Commodity currencies are the currencies of countries whose main exports are in raw materials rather than manufactured goods or services. Raw materials can include food and other agricultural products, iron and other metals, gem stones, oil, etc. In Australia, the main commodity export is gold.

When the average consumer thinks of gold they usually equate it with jewelry. However, in the world of investments, gold is bought and sold more for its commodity value than for use. Gold is something that often preserves its value in times of economic crisis. For example if there is rampant inflation or a major stock market crash, the average person’s savings will often become almost worthless but an investment held in gold will maintain or more likely increase its value.

Australia is one of the world’s largest sources of mined gold. Production levels have fluctuated a little due to the effect of internal taxation but broadly speaking, Australian gold production has risen from just 20 tonnes a year in the late 1970s to around 300 tonnes a year today.

Because of this, there is a close correlation between the price of gold and the value of the Australian dollar.

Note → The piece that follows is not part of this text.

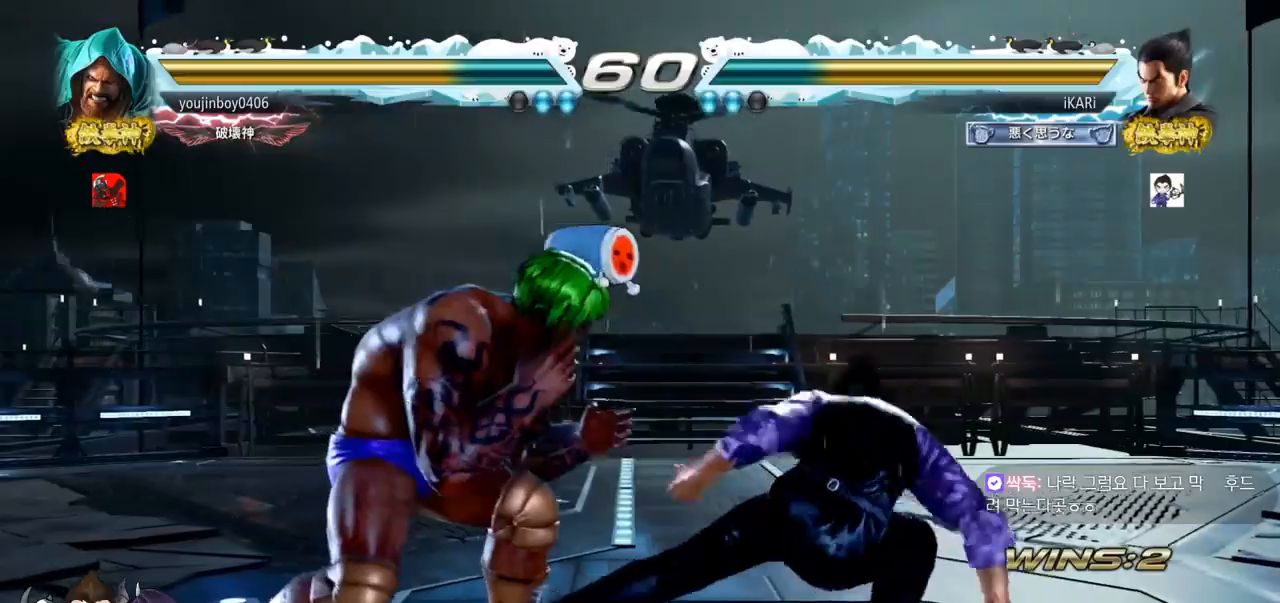
{"buttons": [], "left_stick": "down-right", "events": [[50, "left_stick", "right"], [350, "left_stick", "down-right"]]}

Interestingly, even though the USA is another major source of gold, even producing slightly more than Australia, the price of the AUD/USD currency pair is also closely correlated with the price of gold, other things being equal. This is because gold is not such an important factor in the huge American economy as it is in Australia.

So when gold prices rise, the price of AUD/USD will often also rise, and when gold falls AUD/USD is likely to fall. Often there is a little delay before the currency price reacts so a foreign exchange trader involved in AUD/USD has the opportunity to use this to his advantage.

You can also expect that commodity prices in general and gold in particular will go up when there is any major economic crisis in the world. Provided that Australia is not too closely involved in a crash, that is often another early indication of an upcoming rise in the price of AUD/USD.

Of course, gold is not the only factor here and if you want to trade AUD/USD you will need to stay informed about anything else that might affect the price. You can never completely remove the risk involved in forex trading. However, understanding the influence of gold prices on the Australian dollar will be of benefit to you if you want to make money from currency trading Australia.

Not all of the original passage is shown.